▶ TEXTABSCHNITT
Benjamin Disraeli

Benjamin Disraeli (* 21. Dezember 1804 in London; † 19. April 1881 in Mayfair), seit 1876 1. Earl of Beaconsfield, war ein erfolgreicher Romanschriftsteller und zweifach britischer Premierminister.

Benjamin Disraeli

Leben

Benjamin Disraeli stammte aus einer sephardisch-jüdischen Familie aus Italien. Sein Vater, Isaac Disraeli, war Autor verschiedener Werke, u. a. The Life and Reign of Charles I. Benjamin Disraeli zog es in eine ähnliche Richtung. Nach der Schule studierte er Rechtswissenschaften. 1826 erschien sein erstes Buch, Vivian Grey. Dieses Erstlingswerk verkaufte sich ausgezeichnet. In den folgenden Jahren erschienen noch weitere Werke, u. a. Contarini Fleming (1832), Alroy (1833) und Henrietta Temple. Alle Bücher behandeln politische und soziale Fragen seiner Zeit auf eine Art, die auch einen Einblick in seine politische Zugehörigkeit zulässt. Disraeli war keine Persönlichkeit, die man in irgendeine politische Schublade verfrachten konnte. In seiner Grundeinstellung war er aber zeitlebens eher konservativ.

Mit dem verdienten Geld aus dem Bücherverkauf bereiste er Anfang der 30er Jahre des 19. Jahrhunderts Spanien, die Türkei und den Balkan. Zwischen 1832 und 1835 kandidierte er mehrmals erfolglos für das britische Unterhaus. Durch seinen Drang zur Unabhängigkeit ist es nicht verwunderlich, dass er sich erst für die Radikalen und später für die Konservativen aufstellen ließ. Im Jahr der Thronbesteigung Königin Victorias 1837 hatte auch er endlich Erfolg und zog ins Unterhaus ein. Durch seine extravagante und wohl auch arrogante Art stieß er anfänglich auf Unverständnis und Ablehnung. Mit der Zeit verschaffte er sich trotzdem den Respekt der Abgeordneten.

1839 heiratete Disraeli Mary Anne Wyndham Lewis, die Witwe von Sir Wyndham Lewis. Mary Lewis war 12 Jahre älter als ihr neuer Ehemann, trotzdem war die Ehe ein großer Erfolg. Diese Ehe wurde von vielen als eine Geldhochzeit betrachtet, was auch letztendlich stimmen mag, trotzdem lernten sich die beiden lieben.

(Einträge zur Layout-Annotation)
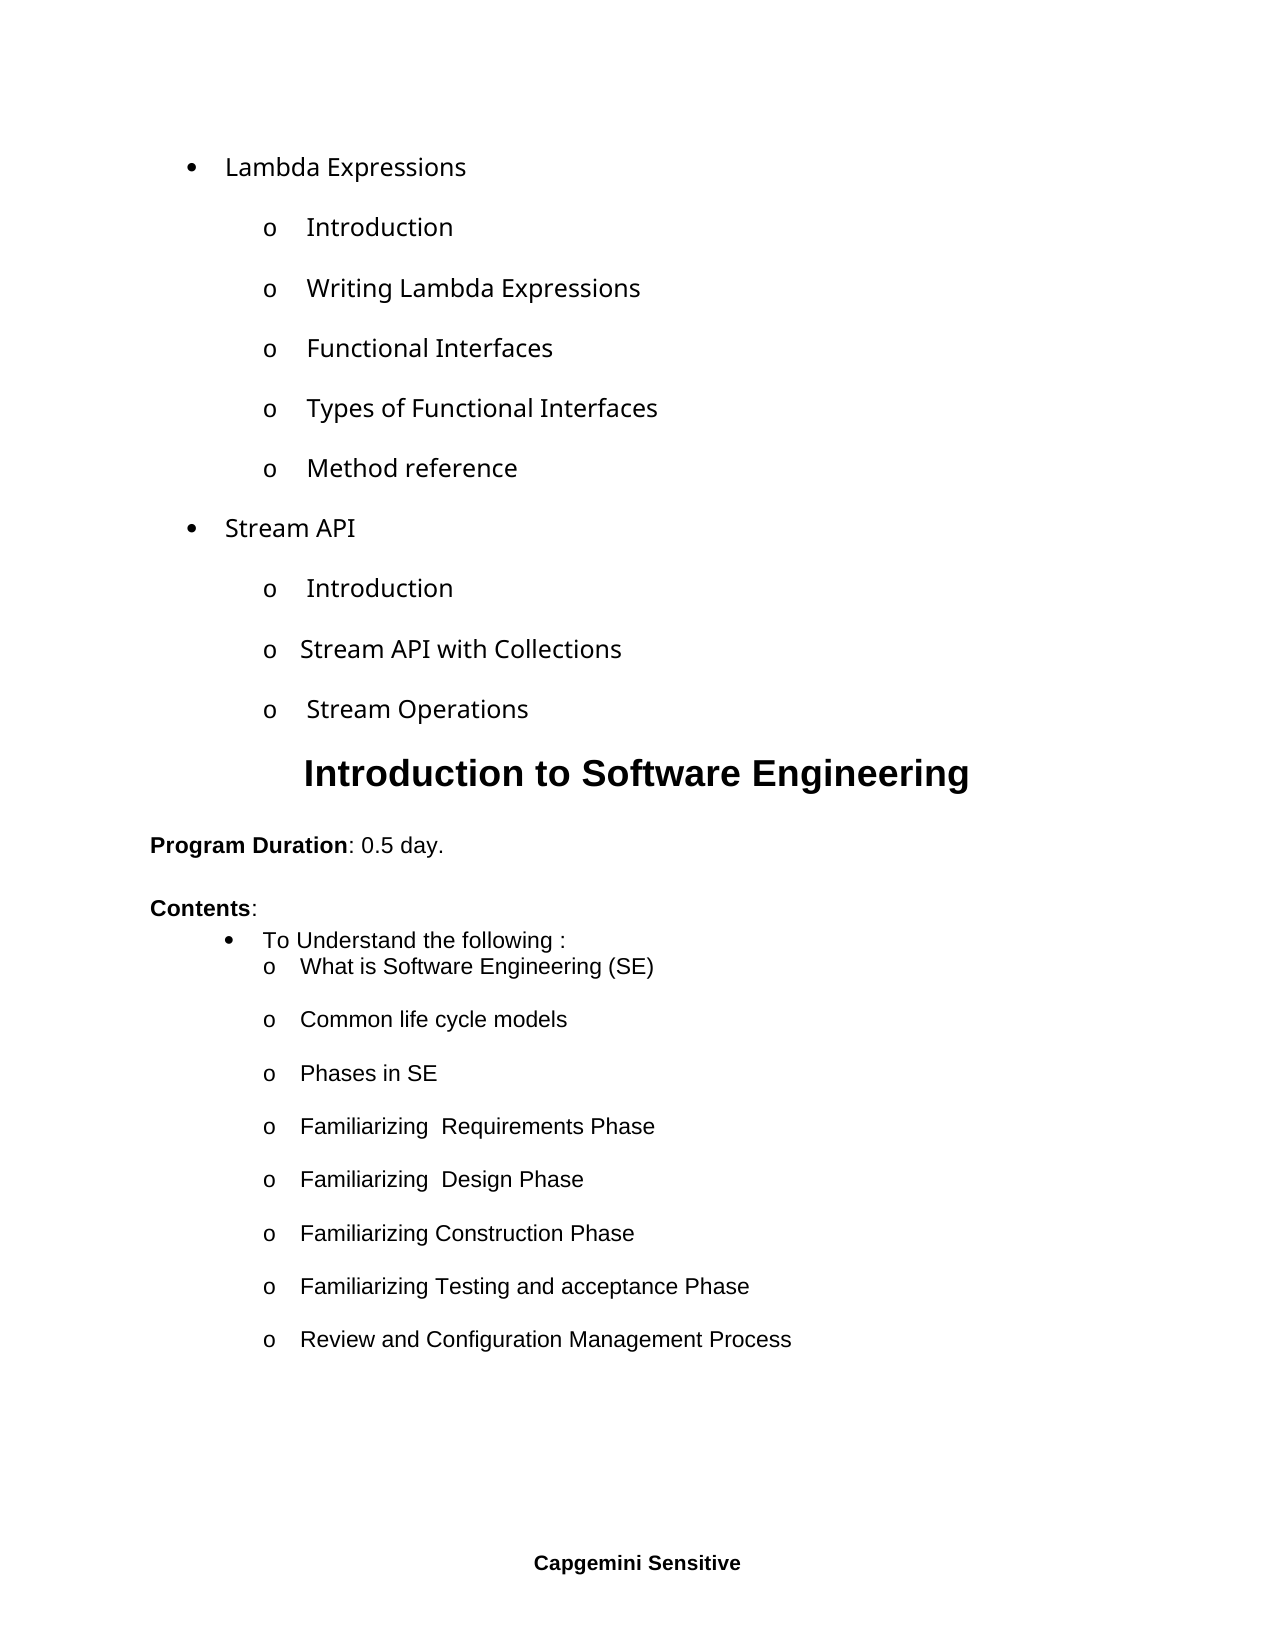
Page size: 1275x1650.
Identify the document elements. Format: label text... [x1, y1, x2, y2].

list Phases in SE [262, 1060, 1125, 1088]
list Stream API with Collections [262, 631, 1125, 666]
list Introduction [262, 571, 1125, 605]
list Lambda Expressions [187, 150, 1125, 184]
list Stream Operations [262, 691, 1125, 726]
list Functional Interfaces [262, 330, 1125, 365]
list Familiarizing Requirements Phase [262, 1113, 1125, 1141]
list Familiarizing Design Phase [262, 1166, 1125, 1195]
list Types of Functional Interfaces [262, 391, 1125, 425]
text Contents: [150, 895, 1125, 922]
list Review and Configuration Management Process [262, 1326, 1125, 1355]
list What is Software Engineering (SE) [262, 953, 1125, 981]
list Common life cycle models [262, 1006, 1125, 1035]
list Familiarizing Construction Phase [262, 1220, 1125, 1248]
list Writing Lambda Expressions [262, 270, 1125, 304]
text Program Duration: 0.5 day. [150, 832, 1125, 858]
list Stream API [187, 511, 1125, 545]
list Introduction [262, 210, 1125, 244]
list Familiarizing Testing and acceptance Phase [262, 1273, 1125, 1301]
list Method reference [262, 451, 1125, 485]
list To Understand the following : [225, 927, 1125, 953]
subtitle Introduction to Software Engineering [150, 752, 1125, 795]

▶ AUFGABENÜBERSICHT
(1) Beantworten Sie anhand des Textes über Benjamin Disraeli:
(a) In welchem Jahr erschien Disraelis erstes Buch, und welchen Titel trug es?
(b) Welche Reiseziele besuchte er Anfang der 30er Jahre des 19. Jahrhunderts?
(c) Um wie viele Jahre war Mary Anne Wyndham Lewis älter als Disraeli?
(2) Drucken Sie den Abschnitt des Textes über Benjamin Disraeli von „Benjamin Disraeli stammte“ bis „zeitlebens eher konservativ.“ wortgetreu ab.
Die Einträge stammen aus einer anderen Quelle als der Text.

▶ ERGEBNISSE JE AUFGABE
(1)
(a) 1826; es trug den Titel Vivian Grey.
(b) Spanien, die Türkei und den Balkan.
(c) Um 12 Jahre.

(2)
Benjamin Disraeli stammte aus einer sephardisch-jüdischen Familie aus Italien. Sein Vater, Isaac Disraeli, war Autor verschiedener Werke, u. a. The Life and Reign of Charles I. Benjamin Disraeli zog es in eine ähnliche Richtung. Nach der Schule studierte er Rechtswissenschaften. 1826 erschien sein erstes Buch, Vivian Grey. Dieses Erstlingswerk verkaufte sich ausgezeichnet. In den folgenden Jahren erschienen noch weitere Werke, u. a. Contarini Fleming (1832), Alroy (1833) und Henrietta Temple. Alle Bücher behandeln politische und soziale Fragen seiner Zeit auf eine Art, die auch einen Einblick in seine politische Zugehörigkeit zulässt. Disraeli war keine Persönlichkeit, die man in irgendeine politische Schublade verfrachten konnte. In seiner Grundeinstellung war er aber zeitlebens eher konservativ.